Fabrication of Nanoparticles of Silymarin, Hesperetin and Glibenclamide by Evaporative Precipitation of Nanosuspension for Fast DissolutionKakran M1,2, Sahoo GN1, Lin Li1*
- *Corresponding Author:
- Lin L
School of Mechanical and Aerospace Engineering
Nanyang Technological University
50 Nanyang Avenue, Singapore 639798
Tel:+65 6790 6285
E-mail: [email protected]
Received date: November 19, 2014; Accepted date: December 10, 2014; Published date: January 15, 2015
Citation: Kakran M, Sahoo GN, Li L (2015) Fabrication of Nanoparticles of Silymarin, Hesperetin and Glibenclamide by Evaporative Precipitation of Nanosuspension for Fast Dissolution. Pharm Anal Acta 6:326. doi: 10.4172/2153-2435.1000326
Copyright: © 2015 Kakran M, et al. This is an open-access article distributed under the terms of the Creative Commons Attribution License, which permits unrestricted use, distribution, and reproduction in any medium, provided the original author and source are credited.
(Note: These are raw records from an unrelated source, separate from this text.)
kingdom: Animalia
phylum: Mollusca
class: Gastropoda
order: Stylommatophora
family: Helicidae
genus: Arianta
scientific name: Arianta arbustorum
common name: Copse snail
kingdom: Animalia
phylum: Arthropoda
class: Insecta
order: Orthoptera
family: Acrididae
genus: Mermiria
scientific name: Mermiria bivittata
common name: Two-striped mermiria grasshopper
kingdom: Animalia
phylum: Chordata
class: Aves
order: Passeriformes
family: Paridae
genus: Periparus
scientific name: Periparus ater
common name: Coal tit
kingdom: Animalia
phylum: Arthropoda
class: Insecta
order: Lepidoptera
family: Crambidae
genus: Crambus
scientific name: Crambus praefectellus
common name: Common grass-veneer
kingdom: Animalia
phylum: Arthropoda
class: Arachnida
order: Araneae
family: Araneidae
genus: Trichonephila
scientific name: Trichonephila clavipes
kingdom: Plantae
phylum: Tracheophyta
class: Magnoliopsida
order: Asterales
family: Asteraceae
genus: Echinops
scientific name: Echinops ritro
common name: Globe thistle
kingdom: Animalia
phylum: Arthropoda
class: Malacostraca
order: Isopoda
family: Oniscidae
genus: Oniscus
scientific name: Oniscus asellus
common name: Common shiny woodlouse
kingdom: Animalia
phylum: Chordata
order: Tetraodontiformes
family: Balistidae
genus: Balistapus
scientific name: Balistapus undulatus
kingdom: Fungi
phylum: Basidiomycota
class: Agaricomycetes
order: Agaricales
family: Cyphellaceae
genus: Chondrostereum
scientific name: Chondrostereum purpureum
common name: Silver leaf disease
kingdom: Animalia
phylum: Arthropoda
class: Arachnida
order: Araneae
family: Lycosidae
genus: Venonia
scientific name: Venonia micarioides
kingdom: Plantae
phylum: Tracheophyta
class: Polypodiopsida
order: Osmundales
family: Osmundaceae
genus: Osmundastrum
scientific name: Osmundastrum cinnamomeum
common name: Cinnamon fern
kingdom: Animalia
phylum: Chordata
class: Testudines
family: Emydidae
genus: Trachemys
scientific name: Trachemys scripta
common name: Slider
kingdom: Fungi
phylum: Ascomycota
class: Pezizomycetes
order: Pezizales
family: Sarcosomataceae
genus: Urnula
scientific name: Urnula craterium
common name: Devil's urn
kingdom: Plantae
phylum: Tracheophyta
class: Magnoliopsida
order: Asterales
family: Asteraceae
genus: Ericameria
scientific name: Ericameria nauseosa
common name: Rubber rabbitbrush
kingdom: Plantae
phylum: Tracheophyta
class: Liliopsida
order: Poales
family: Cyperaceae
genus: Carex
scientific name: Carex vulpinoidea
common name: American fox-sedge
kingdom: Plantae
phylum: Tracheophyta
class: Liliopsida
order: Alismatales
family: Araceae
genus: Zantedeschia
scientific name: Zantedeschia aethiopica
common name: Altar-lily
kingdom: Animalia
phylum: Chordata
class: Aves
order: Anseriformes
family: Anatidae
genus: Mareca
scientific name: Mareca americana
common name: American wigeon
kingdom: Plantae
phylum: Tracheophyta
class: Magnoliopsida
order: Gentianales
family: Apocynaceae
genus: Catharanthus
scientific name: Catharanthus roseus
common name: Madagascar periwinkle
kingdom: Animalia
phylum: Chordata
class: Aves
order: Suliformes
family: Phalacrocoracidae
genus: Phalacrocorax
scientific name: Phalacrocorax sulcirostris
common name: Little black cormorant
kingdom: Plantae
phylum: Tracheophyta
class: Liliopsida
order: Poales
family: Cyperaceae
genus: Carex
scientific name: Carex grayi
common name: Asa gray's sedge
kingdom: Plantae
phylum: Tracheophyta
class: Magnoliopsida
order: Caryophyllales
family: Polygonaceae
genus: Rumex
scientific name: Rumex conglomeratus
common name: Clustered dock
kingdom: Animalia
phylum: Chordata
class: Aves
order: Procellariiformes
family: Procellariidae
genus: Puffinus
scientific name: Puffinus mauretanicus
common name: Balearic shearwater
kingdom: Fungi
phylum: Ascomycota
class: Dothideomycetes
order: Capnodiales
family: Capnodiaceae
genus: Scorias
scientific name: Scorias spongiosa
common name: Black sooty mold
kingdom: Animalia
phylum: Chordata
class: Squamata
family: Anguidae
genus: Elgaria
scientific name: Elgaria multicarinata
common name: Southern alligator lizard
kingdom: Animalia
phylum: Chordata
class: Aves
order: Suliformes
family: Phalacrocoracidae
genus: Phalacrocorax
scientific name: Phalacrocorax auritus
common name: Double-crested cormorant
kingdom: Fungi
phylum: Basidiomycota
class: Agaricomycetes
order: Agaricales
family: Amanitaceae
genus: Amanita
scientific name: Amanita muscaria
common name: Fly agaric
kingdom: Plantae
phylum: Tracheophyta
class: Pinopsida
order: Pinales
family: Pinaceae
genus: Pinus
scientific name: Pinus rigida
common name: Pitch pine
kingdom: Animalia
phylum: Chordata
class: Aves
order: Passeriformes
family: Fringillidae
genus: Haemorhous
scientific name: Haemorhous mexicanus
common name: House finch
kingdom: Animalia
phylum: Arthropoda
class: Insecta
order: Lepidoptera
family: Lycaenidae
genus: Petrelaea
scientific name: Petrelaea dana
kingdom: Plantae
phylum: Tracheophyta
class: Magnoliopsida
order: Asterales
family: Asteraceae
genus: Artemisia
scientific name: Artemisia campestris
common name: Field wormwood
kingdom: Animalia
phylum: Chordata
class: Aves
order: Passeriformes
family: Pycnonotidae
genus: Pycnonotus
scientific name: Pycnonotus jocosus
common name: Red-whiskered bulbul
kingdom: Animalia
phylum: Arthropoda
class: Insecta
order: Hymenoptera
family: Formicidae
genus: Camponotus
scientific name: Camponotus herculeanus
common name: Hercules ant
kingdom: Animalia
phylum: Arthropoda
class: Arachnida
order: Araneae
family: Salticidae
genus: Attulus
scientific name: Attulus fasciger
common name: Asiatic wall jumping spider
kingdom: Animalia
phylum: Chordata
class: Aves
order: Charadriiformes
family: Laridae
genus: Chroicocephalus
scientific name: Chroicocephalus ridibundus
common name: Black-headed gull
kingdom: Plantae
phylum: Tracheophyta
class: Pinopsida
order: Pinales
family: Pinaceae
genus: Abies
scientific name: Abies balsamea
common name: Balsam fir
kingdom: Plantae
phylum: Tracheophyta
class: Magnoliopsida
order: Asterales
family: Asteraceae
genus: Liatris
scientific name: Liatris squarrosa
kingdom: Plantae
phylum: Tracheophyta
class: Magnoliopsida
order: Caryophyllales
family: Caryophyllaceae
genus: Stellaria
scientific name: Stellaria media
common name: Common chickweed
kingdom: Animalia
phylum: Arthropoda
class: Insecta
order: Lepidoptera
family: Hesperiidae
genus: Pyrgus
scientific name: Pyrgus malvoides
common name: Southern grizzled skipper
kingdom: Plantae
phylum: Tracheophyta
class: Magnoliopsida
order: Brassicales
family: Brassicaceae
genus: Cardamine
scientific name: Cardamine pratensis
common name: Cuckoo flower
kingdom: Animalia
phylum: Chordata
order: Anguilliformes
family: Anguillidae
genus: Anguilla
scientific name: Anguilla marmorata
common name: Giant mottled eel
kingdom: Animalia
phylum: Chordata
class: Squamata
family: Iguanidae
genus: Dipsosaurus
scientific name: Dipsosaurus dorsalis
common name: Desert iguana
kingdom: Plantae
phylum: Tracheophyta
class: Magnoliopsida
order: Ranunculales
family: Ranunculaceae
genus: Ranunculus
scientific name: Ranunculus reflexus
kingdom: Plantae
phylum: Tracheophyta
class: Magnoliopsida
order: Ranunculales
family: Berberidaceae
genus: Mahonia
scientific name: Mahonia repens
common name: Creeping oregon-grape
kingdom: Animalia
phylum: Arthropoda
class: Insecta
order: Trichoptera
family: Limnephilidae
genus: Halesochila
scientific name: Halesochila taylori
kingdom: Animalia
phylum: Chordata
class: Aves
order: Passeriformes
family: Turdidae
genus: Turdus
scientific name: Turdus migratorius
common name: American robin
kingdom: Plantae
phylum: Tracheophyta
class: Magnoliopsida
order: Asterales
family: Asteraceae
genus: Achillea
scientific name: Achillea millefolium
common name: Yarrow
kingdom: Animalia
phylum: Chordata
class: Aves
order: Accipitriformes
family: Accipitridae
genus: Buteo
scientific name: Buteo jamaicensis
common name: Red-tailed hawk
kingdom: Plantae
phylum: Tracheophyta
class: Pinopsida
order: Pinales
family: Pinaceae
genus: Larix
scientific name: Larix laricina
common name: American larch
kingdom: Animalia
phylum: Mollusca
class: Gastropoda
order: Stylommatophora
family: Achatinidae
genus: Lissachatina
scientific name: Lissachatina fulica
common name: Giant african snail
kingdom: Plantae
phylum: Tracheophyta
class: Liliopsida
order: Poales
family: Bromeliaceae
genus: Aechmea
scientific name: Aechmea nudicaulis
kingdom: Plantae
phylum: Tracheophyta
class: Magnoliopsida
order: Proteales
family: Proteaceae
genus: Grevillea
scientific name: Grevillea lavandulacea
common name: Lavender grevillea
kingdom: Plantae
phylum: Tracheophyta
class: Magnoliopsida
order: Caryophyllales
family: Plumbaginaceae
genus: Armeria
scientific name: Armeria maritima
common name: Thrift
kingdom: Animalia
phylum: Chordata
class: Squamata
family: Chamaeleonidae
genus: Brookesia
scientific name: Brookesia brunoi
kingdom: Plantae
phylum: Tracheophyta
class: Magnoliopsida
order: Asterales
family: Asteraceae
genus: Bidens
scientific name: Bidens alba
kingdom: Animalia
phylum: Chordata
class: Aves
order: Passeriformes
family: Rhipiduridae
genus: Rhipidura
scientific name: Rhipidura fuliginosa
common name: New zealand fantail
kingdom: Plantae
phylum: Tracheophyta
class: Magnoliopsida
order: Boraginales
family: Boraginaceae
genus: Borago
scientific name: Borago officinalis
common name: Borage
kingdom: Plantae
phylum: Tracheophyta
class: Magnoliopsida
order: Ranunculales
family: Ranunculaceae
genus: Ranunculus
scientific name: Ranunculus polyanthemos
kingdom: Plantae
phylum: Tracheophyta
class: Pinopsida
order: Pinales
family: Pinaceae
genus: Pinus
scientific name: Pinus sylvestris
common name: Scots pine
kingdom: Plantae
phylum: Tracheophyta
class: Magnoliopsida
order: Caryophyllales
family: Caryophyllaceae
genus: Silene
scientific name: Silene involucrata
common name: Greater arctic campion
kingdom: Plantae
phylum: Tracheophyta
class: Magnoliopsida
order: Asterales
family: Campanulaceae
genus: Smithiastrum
Evaporative precipitation of nanosuspension (EPN) was used to prepare nanoparticles of poorly water soluble drugs, namely silymarin (SLM), hesperetin (HSP) and glibenclamide (GLB), with the aim of improving their rate of dissolution. The original drugs and EPN prepared drug nanoparticles were characterized by scanning electron microscopy (SEM), differential scanning calorimetry (DSC) and dissolution tester. The particle sizes were found to be influenced by the drug concentration and the solvent to antisolvent ratio. The smallest average particle sizes obtained were 350 nm for SLM, 450 nm for HSP and 120 nm for GLB. The DSC study suggested that the crystallinity of EPN prepared drug nanoparticles was lower than the original drug. The dissolution rate of EPN prepared drug nanoparticles markedly increased as compared to original drug. The dissolution rate was increased by up to 95% for SLM nanoparticles, up to 90% for HSP and up to almost 100% for the GLB nanoparticles fabricated. From this study, it can be concluded that the EPN is an effective method to fabricate drug nanoparticles with enhanced dissolution rate.